Riflessioni

Cinema Fiamma

Cos’è un film se non un’emozione su pellicola? Antonio, grande appassionato di cinema, racconta la nascita di un amore e inaugura la sala del suo personale “Cinema Fiamma” con I cento passi di Giordana.

Continuo a domandarmi cosa mi abbia fatto innamorare del cinema mentre cerco l’ispirazione che mi permetta di riempire queste righe. Provo a scavare nella mia memoria in cerca di un’immagine, una battuta, una situazione che possa suggerirmi una risposta e… avrei l’imbarazzo della scelta. Tuttavia, questa soluzione non mi soddisfa e, anzi, mi pare alquanto approssimativa. Devo scavare più in profondità, non può essere solo questo.

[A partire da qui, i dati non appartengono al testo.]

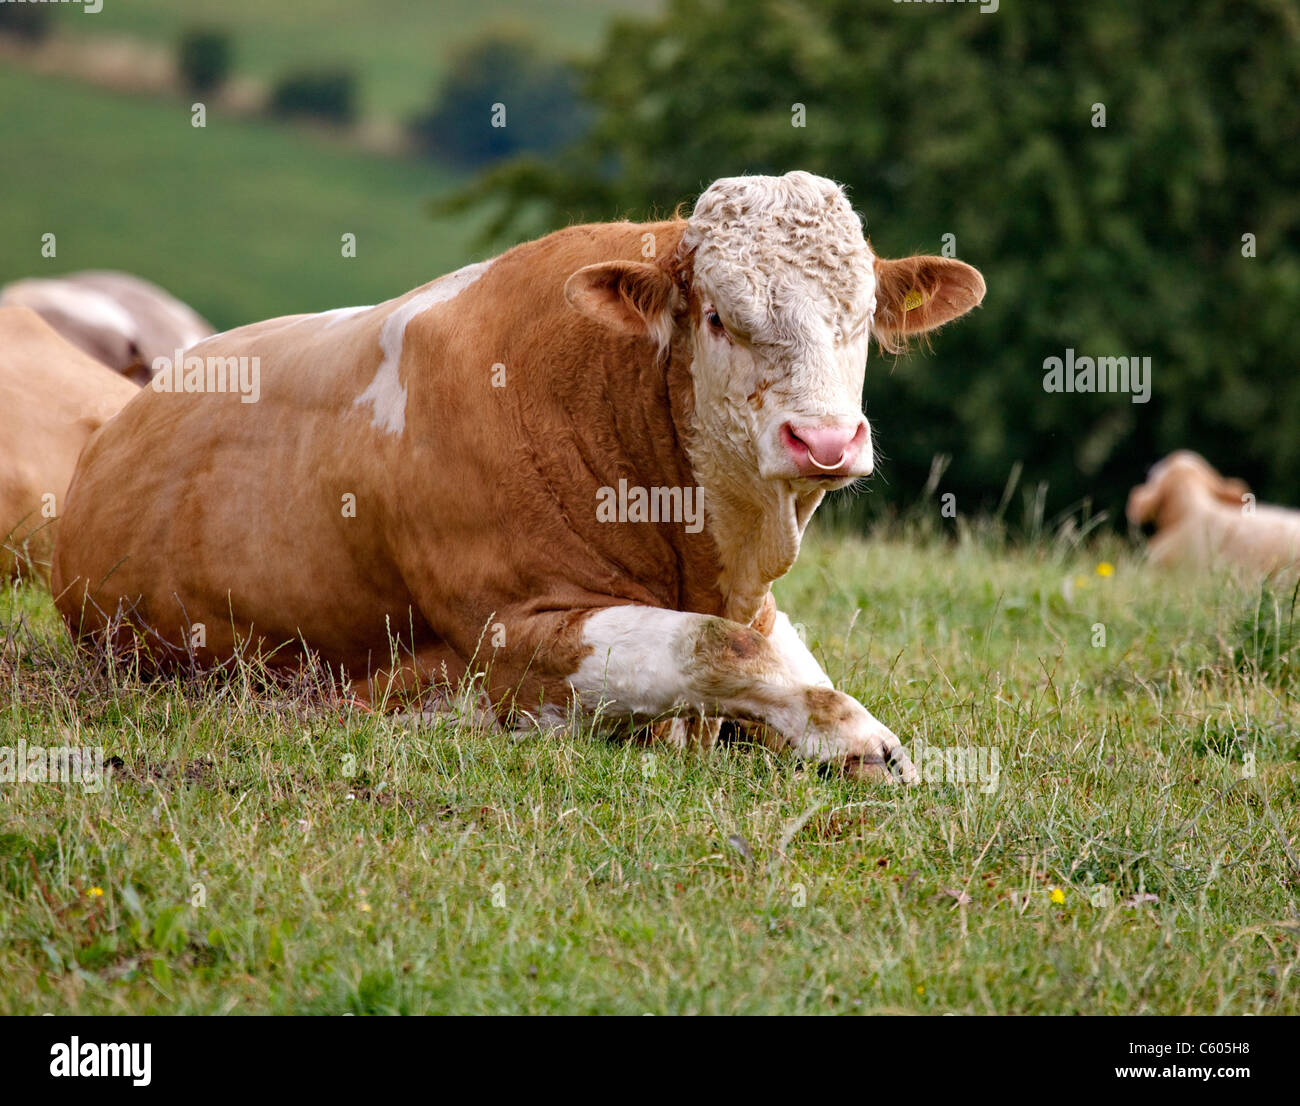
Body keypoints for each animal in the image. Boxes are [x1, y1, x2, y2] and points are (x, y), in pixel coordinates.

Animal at [53, 170, 982, 779]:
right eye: (719, 317)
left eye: (861, 317)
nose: (823, 441)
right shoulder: (512, 637)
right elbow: (716, 647)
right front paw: (859, 738)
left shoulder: (756, 603)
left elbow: (778, 649)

Allora la memoria mi riporta al Cinema Fiamma, nella mia cara Palermo. Quando hai sei anni non sei in grado di capire o interpretare ciò che viene proiettato: tutto appare come un susseguirsi di sequenze e di immagini diverse, ma ricordo in maniera estremamente vivida tutte le emozioni che ho provato, quasi come se si fossero impresse nella parete della memoria.
Ecco, la cosa che amo del cinema sono le emozioni e i sentimenti che ti provoca.

Rabbia, dolore, felicità, amicizia, commozione, euforia, amore, profonda tristezza, ilarità, rispetto, serenità, speranza: spesso le emozioni si accavallano e, più sono, più quel titolo rimane impresso nella pellicola della mia vita.

Questo spazio ha l’obiettivo di descrivere sinteticamente quanto alcuni titoli mi hanno lasciato.

Rabbia, dolore, commozione: I cento passi

Regia di Marco Tullio Giordana, Rai Cinema, 2000 Italia.
Rivisto il 9 maggio sulla piattaforma Sky in occasione dei 42 anni dalla morte.

Marco Tullio Giordana è un regista di emozioni, uno di quelli in grado di descrivere e segnare con un bisturi affilatissimo – non potrebbe essere altrimenti – eventi che hanno segnato la nostra vita (come ne La meglio gioventù, nel quale descrive 40 anni del nostro paese, dal boom agli inizi del terzo millennio).

I cento passi: la distanza fra la casa di Peppino Impastato e la casa di Tano Badalamenti.
I cento passi: la distanza incolmabile fra due modi di approcciare la vita.

Non un film sulla mafia, ma un film sull’energia, sulla voglia di fare e di costruire.
Un film sull’immaginazione e la felicità di un gruppo di ragazzi che hanno sfidato il mondo, il loro mondo, nell’illusione di cambiarlo.
Un film che ti provoca rabbia e dolore in ogni momento in cui la voglia di fare, la voglia di cambiare, si infrange nei diktat del Tano Badalamenti di turno. 

È commozione vera, quasi incontenibile – e non me ne vergogno – vedere un corteo di giovani attraversare quella che Peppino chiamava Mafiopoli (Cinisi).
È rabbia perché in quel maggio del 1978 c’eravamo, a Palermo.
Sapevamo di Radio AUT, ancora sedicenni, ma siamo rimasti inermi, impauriti da quello che rappresentavano i Tano Badalamenti di turno.

Rabbia, dolore e commozione di chi sa di essersi alzato dopo, forse figlio di quella che molti definiscono la “cultura del silenzio”, in quel corteo che doveva aiutare Peppino vivo e che invece lo commemorava da morto.

Ogni volta che vedo I cento passi monta una voglia di piangere che forse è solo senso di colpa.